What you have to do. Carry on the piece about performance outpacing formation, picking up right after its final sentence.

When Performance Outpaces Formation Collapse Is Imminent
What looks like strength can sometimes be survival in disguise and survival was never meant to be your foundation.
For most of my adult life, I was the one people depended on. The strong one. The responsible one. The one who could figure things out, carry the load, and keep going no matter what. From the outside, it probably looked like I had it together. I showed up. I worked hard. I cared deeply. I did what needed to be done. But inside, I was tired in a way that sleep didn’t fix. Not just physically tired — worn down in my body, my mind, and my spirit.
I didn’t realize it at the time, but I wasn’t actually operating from strength. I was operating from survival. And survival can look a lot like strength for a very long time.
Jesus tells this story about two people building houses. Both are working. Both are building something that looks solid. Then the storms come — rain, wind, flooding — the kind of pressure that tests everything. One house stands. The other collapses. The difference wasn’t effort or sincerity. It was what the house was built on (Matthew 7:24–27). For years, I was building a life that looked strong on the outside, but underneath it was sitting on fear, pressure, perfectionism, and a deep belief that my value came from what I could produce and how much I could carry.
And here’s what I’ve learned: you can sustain that for a while. Sometimes for years. Even decades. But eventually, the gap between performance and formation gets too wide. You keep producing, but there isn’t enough underneath to hold it. That’s when things start to crack — not because you’re weak, but because you’ve been holding too much for too long.
When my collapse came, it didn’t look dramatic. It looked like exhaustion I couldn’t push through anymore. Like motivation disappearing. Like emotions surfacing that I had kept buried because there was never time to deal with them. At first I thought something was wrong with me. Now I see it differently. Collapse isn’t failure. It’s exposure. It shows you what your life has actually been resting on.

Given information.
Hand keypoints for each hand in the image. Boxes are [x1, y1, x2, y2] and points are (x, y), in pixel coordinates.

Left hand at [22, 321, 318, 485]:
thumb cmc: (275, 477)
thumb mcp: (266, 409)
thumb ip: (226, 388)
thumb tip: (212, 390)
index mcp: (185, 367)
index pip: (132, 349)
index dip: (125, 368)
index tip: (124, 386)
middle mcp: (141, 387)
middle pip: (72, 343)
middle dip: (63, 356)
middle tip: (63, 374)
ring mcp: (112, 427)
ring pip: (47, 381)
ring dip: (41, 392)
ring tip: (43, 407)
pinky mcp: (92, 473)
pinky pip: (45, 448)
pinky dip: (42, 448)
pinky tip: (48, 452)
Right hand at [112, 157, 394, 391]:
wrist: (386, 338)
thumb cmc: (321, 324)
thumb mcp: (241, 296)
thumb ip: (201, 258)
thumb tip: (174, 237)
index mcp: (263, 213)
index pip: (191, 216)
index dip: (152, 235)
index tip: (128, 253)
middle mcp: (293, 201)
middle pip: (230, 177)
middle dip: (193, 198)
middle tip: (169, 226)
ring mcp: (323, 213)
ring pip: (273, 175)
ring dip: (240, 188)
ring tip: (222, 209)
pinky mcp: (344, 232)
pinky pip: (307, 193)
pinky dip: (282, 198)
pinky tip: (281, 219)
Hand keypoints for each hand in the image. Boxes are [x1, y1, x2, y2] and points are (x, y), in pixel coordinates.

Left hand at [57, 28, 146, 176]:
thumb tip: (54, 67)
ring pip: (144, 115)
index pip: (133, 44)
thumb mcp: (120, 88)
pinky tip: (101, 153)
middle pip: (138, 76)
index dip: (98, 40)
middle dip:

--

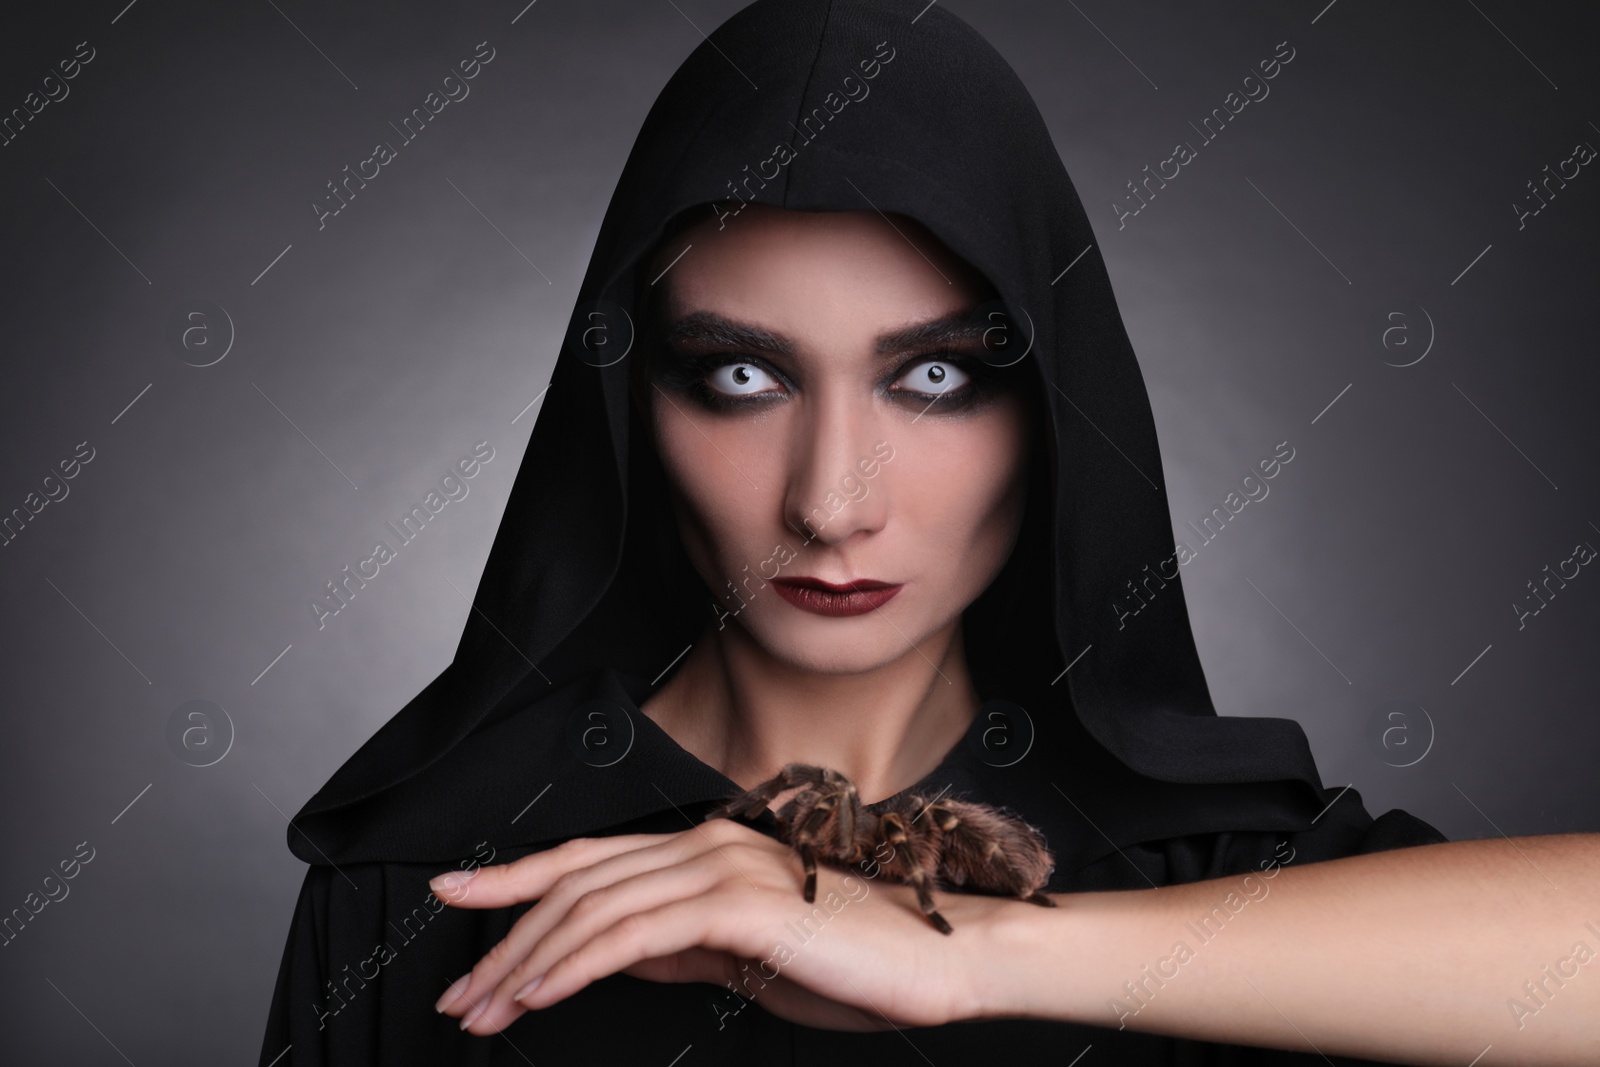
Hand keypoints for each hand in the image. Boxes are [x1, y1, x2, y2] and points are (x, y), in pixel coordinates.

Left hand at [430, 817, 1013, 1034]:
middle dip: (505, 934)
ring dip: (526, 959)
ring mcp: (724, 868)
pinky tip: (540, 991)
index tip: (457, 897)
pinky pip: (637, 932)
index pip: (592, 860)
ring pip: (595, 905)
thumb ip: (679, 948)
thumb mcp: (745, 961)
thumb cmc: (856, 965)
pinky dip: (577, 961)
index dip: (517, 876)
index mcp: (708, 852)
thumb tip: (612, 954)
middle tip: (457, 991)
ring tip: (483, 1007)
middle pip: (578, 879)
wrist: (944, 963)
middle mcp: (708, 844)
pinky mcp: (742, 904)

Answer below.
God designed our bodies with this built-in alarm system — the nervous system. When you go through trauma or chronic stress, your brain learns to stay on alert. Your body keeps pumping out stress hormones. Rest feels uncomfortable. Stillness feels unsafe. So you stay busy. You stay productive. You stay useful. It feels like discipline, but a lot of times it’s actually your system trying to avoid what would surface if you slowed down.
Busyness becomes how you regulate yourself. Achievement becomes how you feel secure. Control becomes how you calm anxiety. But your body can’t live in that state forever. Eventually it pushes back — through burnout, anxiety, health issues, irritability, numbness, or just this deep sense that you can’t keep doing life the way you’ve been doing it.
For me, healing didn’t start with trying harder or finding a better plan. It started when I stopped running from my past and started getting honest about what had shaped me. I had to look at where my patterns came from. Why I felt responsible for everyone. Why rest made me uncomfortable. Why I felt guilty saying no. Why my worth felt tied to performance. Most of those things weren’t personality traits, they were survival strategies I learned because they helped me get through hard things.
But what helps you survive doesn’t always help you live.
The deeper shift came when this moved beyond psychology into identity. Learning who I am in Christ changed the foundation underneath everything.
If your worth comes from what you do, you always have to keep doing.
If your security comes from approval, you’re only as stable as the opinions around you.
But if your identity is rooted in being loved, chosen, and held by God, you don’t have to prove yourself all the time.
You can rest.
You can be human.
You can admit limits without feeling like you’re failing.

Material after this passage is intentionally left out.